Prompt:
Copy every line of text in the listing below character for character, and leave the pictures out of your answer.
━━━ Exercise data ━━━
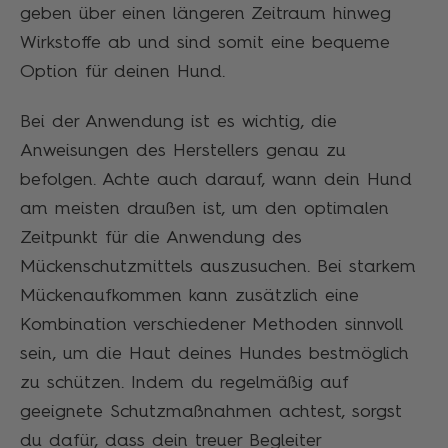
geben über einen längeren Zeitraum hinweg
Wirkstoffe ab und sind somit eine bequeme
Option für deinen Hund.
Bei der Anwendung ist es wichtig, die
Anweisungen des Herstellers genau zu
befolgen. Achte auch darauf, wann dein Hund
am meisten draußen ist, um den optimalen
Zeitpunkt für die Anwendung des
Mückenschutzmittels auszusuchen. Bei starkem
Mückenaufkommen kann zusätzlich eine
Kombination verschiedener Methoden sinnvoll
sein, um die Haut deines Hundes bestmöglich
zu schützen. Indem du regelmäßig auf
geeignete Schutzmaßnahmen achtest, sorgst
du dafür, dass dein treuer Begleiter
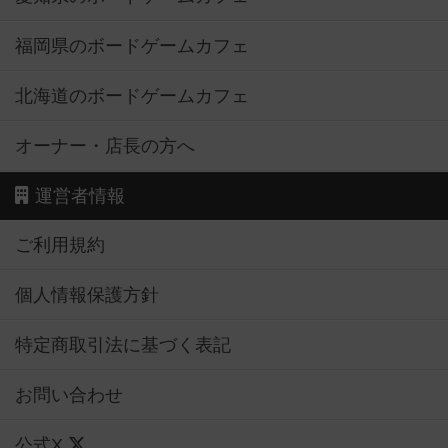
福岡県のボードゲームカフェ
北海道のボードゲームカフェ
オーナー・店長の方へ
運営者情報
ご利用規約
個人情報保護方針
特定商取引法に基づく表記
お問い合わせ
公式X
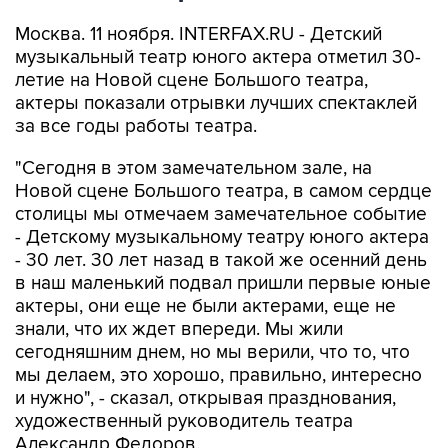
Москва. 11 ноября. INTERFAX.RU - Детский
музыкальный театр юного актера отметил 30-
летие на Новой сцене Большого театра,
актеры показали отрывки лучших спектаклей
за все годы работы театра.
"Сегодня в этом замечательном зале, на
Новой сцене Большого театра, в самом сердце
столицы мы отмечаем замечательное событие
- Детскому музыкальному театру юного актера
- 30 лет. 30 лет назад в такой же осенний день
в наш маленький подвал пришли первые юные
актеры, они еще не были актерами, еще не
знали, что их ждет впереди. Мы жили
сегодняшним днем, но мы верили, что то, что
мы делаем, это хорошо, правильно, интересно
и нужно", - сказал, открывая празднования,
художественный руководитель театра
Александр Федоров.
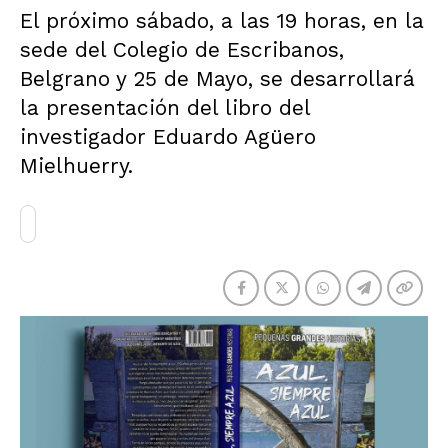
El próximo sábado, a las 19 horas, en la
sede del Colegio de Escribanos,
Belgrano y 25 de Mayo, se desarrollará
la presentación del libro del
investigador Eduardo Agüero
Mielhuerry.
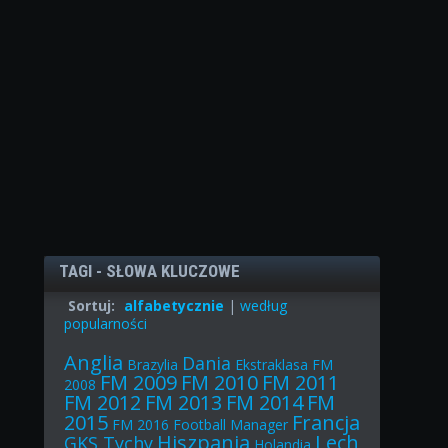
TAGI - SŁOWA KLUCZOWE
Sortuj:
alfabetycznie
|
według
popularności
Anglia
Dania
Brazylia
Ekstraklasa
FM
FM 2009
FM 2010
FM 2011
2008
FM 2012
FM 2013
FM 2014
FM
2015
Francja
FM 2016
Football Manager
Hiszpania
Lech
GKS Tychy
Holandia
━━━
Task response:
geben über einen längeren Zeitraum hinweg
Wirkstoffe ab und sind somit eine bequeme
Option für deinen Hund.
Bei der Anwendung ist es wichtig, die
Anweisungen des Herstellers genau zu
befolgen. Achte auch darauf, wann dein Hund
am meisten draußen ist, um den optimalen
Zeitpunkt für die Anwendung des
Mückenschutzmittels auszusuchen. Bei starkem
Mückenaufkommen kann zusätzlich eine
Kombination verschiedener Methoden sinnvoll
sein, um die Haut deines Hundes bestmöglich
zu schützen. Indem du regelmäßig auf
geeignete Schutzmaßnahmen achtest, sorgst
du dafür, dass dein treuer Begleiter
福岡県のボードゲームカフェ
北海道のボードゲームカフェ
オーナー・店長の方へ
運営者情報
ご利用規約
個人情報保護方針
特定商取引法に基づく表記
お問い合わせ
公式X
Москва. 11 ноября. INTERFAX.RU - Детский
музыкальный театр юного актера отметил 30-
летие на Новой сцене Большого театра,
актеры показали отрывки лучших спектаклей
за все годы работы театра.
"Сегодня в этом замечательном зале, на
Новой сцене Большого театра, в самом сердце
столицы мы отмечаем замечательное событие
- Детскому музыкальному театру юного актера
- 30 лет. 30 лет назад в такой же осенний день
в наш маленький подвал пришли первые юные
актеры, они еще не были актерами, еще не
знали, что их ждет впереди. Мы жили
сегодняшним днем, но мы верили, что то, что
мы делаем, это хорошо, правильно, интересно
и нужно", - сказал, открывая празднования,
художественный руководитель театра
Александр Федоров.
El próximo sábado, a las 19 horas, en la
sede del Colegio de Escribanos,
Belgrano y 25 de Mayo, se desarrollará
la presentación del libro del
investigador Eduardo Agüero
Mielhuerry.
TAGI - SŁOWA KLUCZOWE
Sortuj:
alfabetycznie
|
według
popularności
Anglia
Dania
Brazylia
Ekstraklasa
FM
FM 2009
FM 2010
FM 2011
2008
FM 2012
FM 2013
FM 2014
FM
2015
Francja
FM 2016
Football Manager
Hiszpania
Lech
GKS Tychy
Holandia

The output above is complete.